**Selected passage**
The only surefire way to fix VAR is to ditch the terrible idea that is being executed terribly
Don’t worry, I’m not going to tell you again why VAR is a terrible idea that is being executed terribly.
OK, I am. Sorry.
The Spurs game was the perfect illustration of the monstrous beast it has become and why. It is putting the at-game officials under intolerable amounts of pressure, as those who seem to love attacking officials do their best to drum them out of the game for being corrupt or inept. VAR has done this to the officials but without referees there is no football played. The fear and paranoia it is inducing is really not fair on them or us; worse yet, it is making them perform at a lower, more self-conscious, standard, always aware they might get pulled up at any moment by someone who is not there but who has got a telly.

**Data records**
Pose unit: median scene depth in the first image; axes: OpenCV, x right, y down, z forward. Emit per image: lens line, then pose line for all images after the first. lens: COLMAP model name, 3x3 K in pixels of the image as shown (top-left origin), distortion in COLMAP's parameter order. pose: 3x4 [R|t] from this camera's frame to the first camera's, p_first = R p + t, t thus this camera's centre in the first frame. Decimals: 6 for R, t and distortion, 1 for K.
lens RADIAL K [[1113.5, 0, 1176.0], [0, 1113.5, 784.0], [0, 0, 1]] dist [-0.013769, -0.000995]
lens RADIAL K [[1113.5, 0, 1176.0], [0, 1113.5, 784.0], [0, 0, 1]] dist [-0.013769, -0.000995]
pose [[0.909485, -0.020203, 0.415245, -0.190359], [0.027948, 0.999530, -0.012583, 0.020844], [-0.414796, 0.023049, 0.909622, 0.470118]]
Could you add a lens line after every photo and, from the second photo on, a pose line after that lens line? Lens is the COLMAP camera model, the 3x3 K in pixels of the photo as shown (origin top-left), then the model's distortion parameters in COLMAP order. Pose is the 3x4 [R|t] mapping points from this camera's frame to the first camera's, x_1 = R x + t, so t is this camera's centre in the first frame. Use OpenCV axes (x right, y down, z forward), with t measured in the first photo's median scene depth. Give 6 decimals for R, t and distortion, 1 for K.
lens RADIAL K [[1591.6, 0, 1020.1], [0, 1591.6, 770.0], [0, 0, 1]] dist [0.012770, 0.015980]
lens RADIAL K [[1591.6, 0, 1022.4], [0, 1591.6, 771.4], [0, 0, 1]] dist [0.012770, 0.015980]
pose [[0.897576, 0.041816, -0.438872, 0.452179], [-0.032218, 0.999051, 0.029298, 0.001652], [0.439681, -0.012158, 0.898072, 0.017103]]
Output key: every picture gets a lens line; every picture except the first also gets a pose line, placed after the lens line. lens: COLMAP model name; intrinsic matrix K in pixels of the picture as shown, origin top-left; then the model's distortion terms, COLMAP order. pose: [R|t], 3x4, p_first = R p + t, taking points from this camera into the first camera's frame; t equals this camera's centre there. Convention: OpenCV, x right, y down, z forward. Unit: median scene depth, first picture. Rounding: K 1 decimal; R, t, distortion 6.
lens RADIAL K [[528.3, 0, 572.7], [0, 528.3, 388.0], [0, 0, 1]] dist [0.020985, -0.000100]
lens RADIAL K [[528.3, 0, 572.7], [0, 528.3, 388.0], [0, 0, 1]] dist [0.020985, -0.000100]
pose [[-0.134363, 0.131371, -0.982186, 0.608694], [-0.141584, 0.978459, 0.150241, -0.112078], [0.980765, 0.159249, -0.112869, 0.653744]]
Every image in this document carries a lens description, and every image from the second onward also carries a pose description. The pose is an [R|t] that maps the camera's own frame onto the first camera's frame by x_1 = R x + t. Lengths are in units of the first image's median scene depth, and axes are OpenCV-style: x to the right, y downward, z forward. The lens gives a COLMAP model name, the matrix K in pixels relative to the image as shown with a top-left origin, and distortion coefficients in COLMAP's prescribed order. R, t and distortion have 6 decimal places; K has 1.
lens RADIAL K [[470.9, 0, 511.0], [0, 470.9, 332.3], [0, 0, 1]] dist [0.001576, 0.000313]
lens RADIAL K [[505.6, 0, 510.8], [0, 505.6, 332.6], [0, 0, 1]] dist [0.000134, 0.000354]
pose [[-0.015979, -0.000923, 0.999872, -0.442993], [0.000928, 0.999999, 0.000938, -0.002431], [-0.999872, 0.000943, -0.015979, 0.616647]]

**Required tasks**
1. Answer these from the opinion piece on VAR, one line each:
(a) Which game does the writer call the perfect illustration of what VAR has become?
(b) What does the writer say there is none of without referees?
(c) Who does the writer say officials might get pulled up by at any moment?
2. In the opinion piece on VAR, swap "VAR" for "video review" and write out the passage from "The only surefire" to "being executed terribly." with that change.
3. Write what comes next in the opinion piece on VAR.

**Responses to the tasks**
1.
(a) The Spurs game.
(b) Football played.
(c) Someone who is not there but who has got a telly.

2.
The only surefire way to fix video review is to ditch the terrible idea that is being executed terribly
Don’t worry, I’m not going to tell you again why video review is a terrible idea that is being executed terribly.

3.
The worry that they’ve missed something or got something wrong is now so pervasive, every game in the Premier League begins with an air of paranoia and every goal comes with the suspicion that it will be ruled out. That fear has fundamentally changed football at this level. The freedom and joy that the game once delivered and still delivers outside of VAR’s adjudication has been radically neutered because of the awful words ‘VAR Check Under Way’.
Some call VAR ‘technology’ to aggrandise it. Some say it is semi-automated, also to make it sound special, though how anything can be semi-automated is not explained adequately. But the truth is VAR is some blokes in a darkened room looking at televisions and increasingly shitting themselves. And they get things wrong. Like all of us knew they would. This is due to them being human. Just like referees on the pitch. If you can’t see by now that ridding a sport of mistakes of judgement is impossible, and the desire to do so is in itself anti-sport, then you never will. The need to re-edit the reality you have just witnessed to find out what really happened is just a guarantee of frustration.
The reason the howls of indignation are so loud when the PGMOL apologises about the mistakes the VAR has made is because this wasn’t what we were told would happen to our game when VAR was proposed. Maybe they believed it was a panacea to end injustice. If so they did not understand the nature of the species they’re dealing with.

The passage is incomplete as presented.